If Sloan had not given the Opinion undeserved deference, it would have likely realized that it was ill-conceived and of dubious value. Even a cursory glance at the length of the court opinion (32 pages)33 to the Opinion (5 ¼ pages including the title page)34 hints at the Opinion’s shortcomings. A more thorough examination reveals that the Opinion discusses only one legal issue (interpretation of the Act) in prohibiting in-practice referrals,35 while Sloan addresses eight additional legal issues.

These eight additional issues are weighty matters and were so closely contested that five36 of them were only able to generate a 3-2 majority. While the Opinion failing to address one of these crucial issues demonstrates a significant lack of thoroughness, failing to address all of them is inexplicable particularly since the AG claims that all opinions are thoroughly researched and “resolve questions of law as the author believes a court would decide the issue.” 37 Despite these major deficiencies, Sloan still relied on the Opinion’s legal conclusions in the face of overwhelming support to the contrary. Sloan erred, therefore, in deferring to the Opinion despite obvious flaws and should have deferred, instead, to the policy judgments of the Board.

5. Conclusion
In summary, Sloan misinterpreted the Act by expanding its scope to fundamentally change how patients receive physical therapy in South Carolina. Sloan did this by mistakenly relying on a flawed Opinion despite the fact that it contradicted the Board, federal/state law, and the medical community. Further, Sloan is poor policy as it is an unnecessary ban on improper relationships that are already prohibited in South Carolina.

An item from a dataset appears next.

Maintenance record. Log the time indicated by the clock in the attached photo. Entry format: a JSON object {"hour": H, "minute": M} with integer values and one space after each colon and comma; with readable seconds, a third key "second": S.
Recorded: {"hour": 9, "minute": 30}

Despite APTA’s twenty five year campaign, virtually all states and the federal government have rejected APTA’s position. Nevertheless, APTA claims that Sloan is a “step forward”38 and plans to increase its efforts to ban in-practice referrals in other states by creating a grant program to fund similar initiatives.39 As part of its renewed efforts, APTA has even recently changed how it refers to in-practice referrals from the innocuous “physician owned physical therapy services” to the more ominous “referral for profit.”40 Opponents will likely argue that this is an attempt to suggest improper motives of physicians utilizing in-practice referrals in an effort to recast the debate in other states with ambiguous physical therapy acts such as: Arkansas, Arizona, Florida, Louisiana and Tennessee.41 The likelihood of a result similar to Sloan in these states is largely dependent on how diligent the state attorney general and judiciary are in taking measured evaluation of the issue.

It is also possible that Sloan could be used as a basis to attack similar in-office ancillary services offered by physicians, such as occupational therapy42 or office imaging.43 As with physical therapy, there is a similar movement to prevent imaging services from being provided in a physician’s office with Maryland recently being the first state to forbid in-office MRIs.44 It is yet to be seen if the Maryland decision and Sloan are the beginning of a trend of limiting services that patients can receive at their physician’s office. If so, both physicians and patients could be facing major changes in the future.